Keeping up with regulations and enforcement
Given this rapidly evolving regulatory environment, the first element to address is how to keep up with changing laws. While many of the early phases of this process require legal input to address obligations and requirements, operational implementation is essential to keeping teams compliant.
At Logic20/20, we have found in working with clients that the key is having up-to-date compliance review documentation on what teams are doing and their current state of compliance. This allows us to investigate which teams may be in scope for changes based on a given regulation and understand how it may fit into their circumstances at a high level by querying their data or documentation before even talking to the teams directly. This approach saves time for both compliance managers and engineering teams. Proactive documentation of the state of compliance expedites the process to find affected areas for a given regulation and understand what changes may be required.
The second element, handling regulatory enforcement, also benefits from the practices described above. Regulatory inquiries may require large amounts of information to be provided on a quick turnaround. This means if you do not have comprehensive and agile documentation of the state of compliance in your company, you may be left scrambling and disrupting essential business processes to gather the information you need. With this robust documentation, you can query your data to find information specific to regulators’ questions, find the necessary information more quickly, and decrease the disruption to stakeholder teams.
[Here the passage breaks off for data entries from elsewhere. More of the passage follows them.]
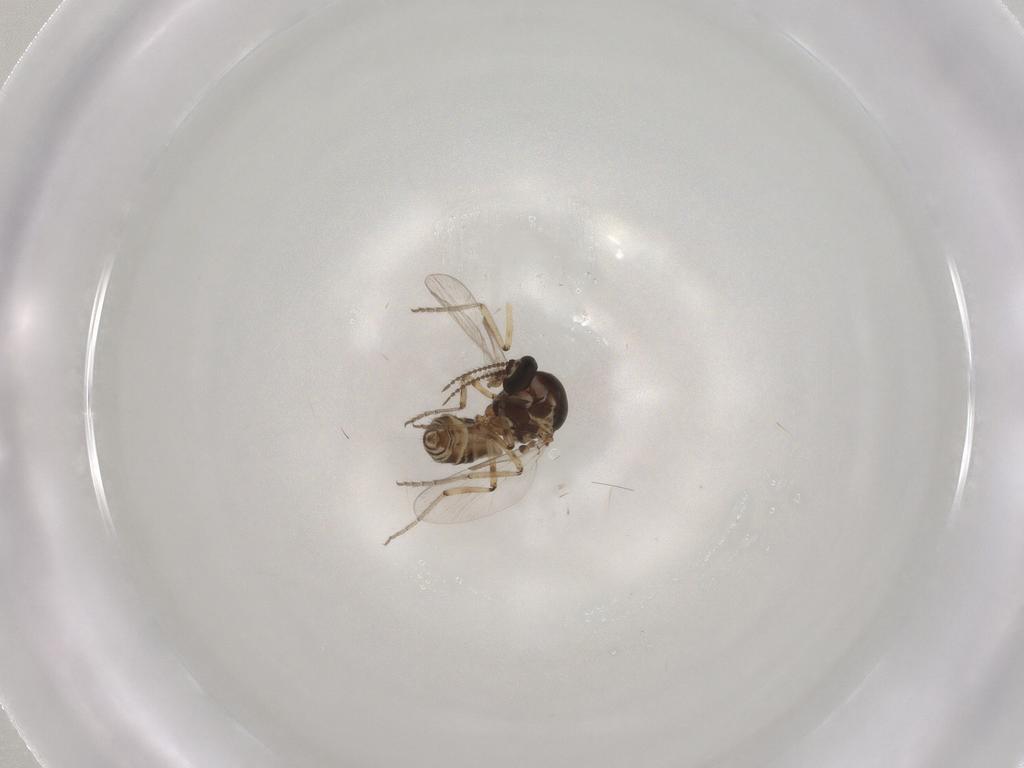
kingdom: Animalia
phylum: Arthropoda
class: Insecta
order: Diptera
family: Ceratopogonidae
Creating proactive documentation
As mentioned above, Logic20/20 has found that the key to keeping up with these rapidly changing regulations is proactive documentation. This begs the question, “What does proactive documentation look like?”
We have found the key to this documentation comes from comprehensive compliance reviews. If compliance reviews are well documented, with questions aligned to various compliance policies, this information can be reused for many areas, like regulatory documentation, and the resulting metrics can help you optimize the business.
We have used tools like Power Apps from the Microsoft Power Platform to create dynamic forms that capture data in structured and reusable ways, enabling this documentation and these insights to be created. Furthermore, the dynamic nature of these forms allows us to scope questions to specific types of teams, gathering the necessary information for a given scenario but minimizing questions that may not apply to a given team or situation. This kind of proactive documentation also helps you find and mitigate compliance issues early, rather than waiting until a regulatory inquiry occurs, which could lead to fines and decreased consumer trust.
Enabling scale with proactive documentation
With the reusable data collected in these proactive reviews, you have the further ability to introduce automation and artificial intelligence to help scale your program. Automation can be used to scale the creation, update, and/or maintenance of regulatory documentation. For example, robust compliance review information from teams can be funneled into regulatory documentation templates, or AI could be used to create initial drafts of these documents. Furthermore, AI can help determine whether regulatory documentation requires updates based on information provided in reviews, saving time for compliance managers.
In sum, while the regulatory landscape is complex and rapidly evolving, teams can handle this challenge by collecting detailed documentation that can be reused to create compliance documentation and enable key metrics.